** Passage to read follows **

By no coincidence, there is considerable overlap among these three belts. Much of its is simple demographics: Ethnicity and age are key factors in a person’s risk of developing diabetes. African Americans, who are clustered densely inside the diabetes belt, appear to be predisposed to diabetes and metabolic disturbances, as are American Indians, who largely account for pockets of diabetes scattered throughout the Western states. (Curiously, although Latino descent is considered a risk factor for type-2 diabetes, the map shows little overlap between Latino population clusters and places where the incidence of diabetes is very high.)

But behavior matters too. Two “modifiable risk factors” for diabetes -- obesity and sedentary behavior -- account for 30% of the difference between counties with a normal or near-normal rate of type-2 diabetes (8.5% of adults) and those with an unusually high rates of diabetes (where roughly 11.7% of adults suffer from the disease). Public health officials should consider “culturally appropriate interventions to decrease obesity and sedentary lifestyle” in the counties of the diabetes belt, the authors urged.

** End of Passage to read **
** Data extract follows **

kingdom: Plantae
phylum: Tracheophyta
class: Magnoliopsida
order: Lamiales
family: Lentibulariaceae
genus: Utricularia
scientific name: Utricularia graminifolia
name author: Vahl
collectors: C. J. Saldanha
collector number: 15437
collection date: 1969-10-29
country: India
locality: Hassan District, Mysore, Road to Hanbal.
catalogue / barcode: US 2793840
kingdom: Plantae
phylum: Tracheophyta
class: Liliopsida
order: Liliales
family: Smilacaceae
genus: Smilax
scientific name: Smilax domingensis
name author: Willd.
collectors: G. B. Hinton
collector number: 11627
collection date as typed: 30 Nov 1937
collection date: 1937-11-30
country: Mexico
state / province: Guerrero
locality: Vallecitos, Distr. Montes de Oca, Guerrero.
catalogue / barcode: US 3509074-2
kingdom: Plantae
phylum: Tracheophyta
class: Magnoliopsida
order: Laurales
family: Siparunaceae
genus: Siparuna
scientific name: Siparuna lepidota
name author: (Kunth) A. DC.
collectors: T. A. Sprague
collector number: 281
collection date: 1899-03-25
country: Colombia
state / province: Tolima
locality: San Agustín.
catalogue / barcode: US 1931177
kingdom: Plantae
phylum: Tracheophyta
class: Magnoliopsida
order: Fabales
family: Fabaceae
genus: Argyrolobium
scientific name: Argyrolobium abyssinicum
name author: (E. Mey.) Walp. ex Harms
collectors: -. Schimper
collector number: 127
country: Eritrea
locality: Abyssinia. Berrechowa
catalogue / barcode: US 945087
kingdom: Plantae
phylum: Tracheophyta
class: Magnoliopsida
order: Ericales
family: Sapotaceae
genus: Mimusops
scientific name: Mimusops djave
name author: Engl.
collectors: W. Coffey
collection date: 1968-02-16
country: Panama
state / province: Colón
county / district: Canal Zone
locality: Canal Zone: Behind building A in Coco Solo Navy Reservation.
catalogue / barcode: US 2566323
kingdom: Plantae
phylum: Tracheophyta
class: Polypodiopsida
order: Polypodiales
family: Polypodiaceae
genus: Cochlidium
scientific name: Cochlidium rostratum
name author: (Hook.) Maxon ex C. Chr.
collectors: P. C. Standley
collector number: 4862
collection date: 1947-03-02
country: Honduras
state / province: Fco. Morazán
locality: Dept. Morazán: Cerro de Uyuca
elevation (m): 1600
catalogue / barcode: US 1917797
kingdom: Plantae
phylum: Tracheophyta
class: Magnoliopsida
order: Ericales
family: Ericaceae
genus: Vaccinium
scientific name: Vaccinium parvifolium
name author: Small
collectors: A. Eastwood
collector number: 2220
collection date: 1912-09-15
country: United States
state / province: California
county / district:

** End of Data extract **

• [About this exercise]: In the passage on the diabetes belt, reproduce word for word the part that opens with the words containing "But behavior matters" and closes with "the authors urged.".

• [Solution for this problem]:
But behavior matters too. Two “modifiable risk factors” for diabetes -- obesity and sedentary behavior -- account for 30% of the difference between counties with a normal or near-normal rate of type-2 diabetes (8.5% of adults) and those with an unusually high rates of diabetes (where roughly 11.7% of adults suffer from the disease). Public health officials should consider “culturally appropriate interventions to decrease obesity and sedentary lifestyle” in the counties of the diabetes belt, the authors urged.